= Martin's axiom =

Axiom in the mathematical field of set theory

In the mathematical field of set theory, Martin's axiom, introduced by Donald A. Martin and Robert M. Solovay, is a statement that is independent of the usual axioms of ZFC set theory. It is implied by the continuum hypothesis, but it is consistent with ZFC and the negation of the continuum hypothesis.

Informally, it says that all cardinals less than the cardinality of the continuum, $\mathfrak{c}$, behave roughly like $\aleph_0$. The intuition behind this can be understood by studying the proof of the Rasiowa–Sikorski lemma. It is a principle that is used to control certain forcing arguments.

==Statement==
For a cardinal number $\kappa$, define the following statement:
- MA(κ)
  For any partial order P satisfying the countable chain condition (hereafter ccc) and any set D = {D_{i}}_{i∈I} of dense subsets of P such that |D| ≤ κ, there is a filter F on P such that F ∩ D_{i} is non-empty for every D_{i} ∈ D.
In this context, a set D is called dense if every element of P has a lower bound in D. For application of ccc, an antichain is a subset A of P such that any two distinct members of A are incompatible (two elements are said to be compatible if there exists a common element below both of them in the partial order).
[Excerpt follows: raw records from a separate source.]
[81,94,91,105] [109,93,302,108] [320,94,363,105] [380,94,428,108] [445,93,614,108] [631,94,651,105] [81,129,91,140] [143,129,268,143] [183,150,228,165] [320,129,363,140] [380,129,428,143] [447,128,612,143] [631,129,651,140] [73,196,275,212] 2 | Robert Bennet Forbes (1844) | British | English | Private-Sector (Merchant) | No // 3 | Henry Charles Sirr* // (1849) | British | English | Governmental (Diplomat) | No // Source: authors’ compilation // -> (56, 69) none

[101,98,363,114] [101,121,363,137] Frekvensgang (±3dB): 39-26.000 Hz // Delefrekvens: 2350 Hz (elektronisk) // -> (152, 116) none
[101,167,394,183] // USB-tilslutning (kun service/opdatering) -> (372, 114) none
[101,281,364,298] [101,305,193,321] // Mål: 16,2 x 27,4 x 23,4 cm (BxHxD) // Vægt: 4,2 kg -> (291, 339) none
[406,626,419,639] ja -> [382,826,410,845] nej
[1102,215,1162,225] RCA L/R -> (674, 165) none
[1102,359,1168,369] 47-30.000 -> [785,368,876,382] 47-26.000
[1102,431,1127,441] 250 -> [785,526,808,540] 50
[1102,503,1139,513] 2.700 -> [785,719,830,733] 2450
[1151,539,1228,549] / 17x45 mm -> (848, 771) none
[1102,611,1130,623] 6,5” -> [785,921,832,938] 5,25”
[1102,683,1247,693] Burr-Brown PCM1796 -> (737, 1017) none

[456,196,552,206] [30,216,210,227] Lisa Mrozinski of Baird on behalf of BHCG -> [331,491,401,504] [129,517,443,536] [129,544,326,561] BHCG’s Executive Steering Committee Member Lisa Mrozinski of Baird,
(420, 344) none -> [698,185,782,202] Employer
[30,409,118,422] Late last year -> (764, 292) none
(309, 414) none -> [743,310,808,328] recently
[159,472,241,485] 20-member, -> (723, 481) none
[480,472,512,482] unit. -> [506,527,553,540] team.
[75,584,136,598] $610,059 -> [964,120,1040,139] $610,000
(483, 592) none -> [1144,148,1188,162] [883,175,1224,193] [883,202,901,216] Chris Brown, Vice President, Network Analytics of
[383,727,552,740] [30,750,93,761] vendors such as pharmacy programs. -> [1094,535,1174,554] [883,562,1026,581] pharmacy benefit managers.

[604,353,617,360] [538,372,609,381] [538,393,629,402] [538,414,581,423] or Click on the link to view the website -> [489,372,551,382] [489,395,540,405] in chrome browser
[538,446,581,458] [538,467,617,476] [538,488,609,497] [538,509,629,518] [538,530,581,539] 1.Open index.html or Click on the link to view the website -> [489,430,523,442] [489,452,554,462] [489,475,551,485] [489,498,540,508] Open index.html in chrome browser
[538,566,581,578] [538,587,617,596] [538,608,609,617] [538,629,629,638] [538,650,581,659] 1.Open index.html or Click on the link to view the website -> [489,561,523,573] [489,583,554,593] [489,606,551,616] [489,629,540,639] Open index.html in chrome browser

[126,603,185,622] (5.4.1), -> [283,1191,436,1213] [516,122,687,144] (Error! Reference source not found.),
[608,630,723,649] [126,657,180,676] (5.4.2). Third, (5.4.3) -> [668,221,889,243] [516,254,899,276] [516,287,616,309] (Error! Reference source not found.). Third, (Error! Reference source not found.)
This differs from, for example, the notion of antichain in the context of trees.

MA(ℵ_{0}) is provable in ZFC and known as the Rasiowa–Sikorski lemma.

MA(2^{ℵ_{0}}) is false: [0, 1] is a separable compact Hausdorff space, and so (P, the poset of open subsets under inclusion, is) ccc. But now consider the following two 𝔠-size sets of dense sets in P: no x ∈ [0, 1] is isolated, and so each x defines the dense subset { S | x ∉ S }. And each r ∈ (0, 1], defines the dense subset { S | diam(S) < r }. The two sets combined are also of size 𝔠, and a filter meeting both must simultaneously avoid all points of [0, 1] while containing sets of arbitrarily small diameter. But a filter F containing sets of arbitrarily small diameter must contain a point in ⋂F by compactness. (See also .)

Martin's axiom is then that MA($\kappa$) holds for every $\kappa$ for which it could:
- Martin's axiom (MA)
  MA($\kappa$) holds for every $\kappa<\mathfrak{c}$.

==Equivalent forms of MA(κ)==
The following statements are equivalent to MA(κ):
- If X is a compact Hausdorff topological space that satisfies the ccc then X is not the union of $\kappa$ or fewer nowhere dense subsets.
- If P is a non-empty upwards ccc poset and Y is a set of cofinal subsets of P with |Y| ≤ κ then there is an upwards-directed set A such that A meets every element of Y.
- Let A be a non-zero ccc Boolean algebra and F a set of subsets of A with |F| ≤ κ. Then there is a Boolean homomorphism φ: A → Z/2Z such that for every X ∈ F, there is either an a ∈ X with φ(a) = 1 or there is an upper bound b ∈ X with φ(b) = 0.

==Consequences==
Martin's axiom has a number of other interesting combinatorial, analytic and topological consequences:

- The union of κ or fewer null sets in an atomless σ-finite Borel measure on a Polish space is null. In particular, the union of κ or fewer subsets of R of Lebesgue measure 0 also has Lebesgue measure 0.
- A compact Hausdorff space X with |X| < 2^{κ} is sequentially compact, i.e., every sequence has a convergent subsequence.
- No non-principal ultrafilter on N has a base of cardinality less than κ.
- Equivalently for any x ∈ βN\N we have 𝜒(x) ≥ κ, where 𝜒 is the character of x, and so 𝜒(βN) ≥ κ.
- MA(ℵ_{1}) implies that a product of ccc topological spaces is ccc (this in turn implies there are no Suslin lines).
- MA + ¬CH implies that there exists a Whitehead group that is not free; Shelah used this to show that the Whitehead problem is independent of ZFC.

==Further development==
Martin's axiom can be seen as a generalization of the Baire category theorem: if the continuum hypothesis holds, one of the equivalent forms of MA above is simply the Baire category theorem restricted to c.c.c. compact spaces (a topological space is c.c.c. if it has no uncountable, pairwise disjoint collection of open sets).

Various other axioms modeled after Martin's axiom are known as forcing axioms. These include the proper forcing axiom and Martin's maximum, both of which imply Martin's axiom.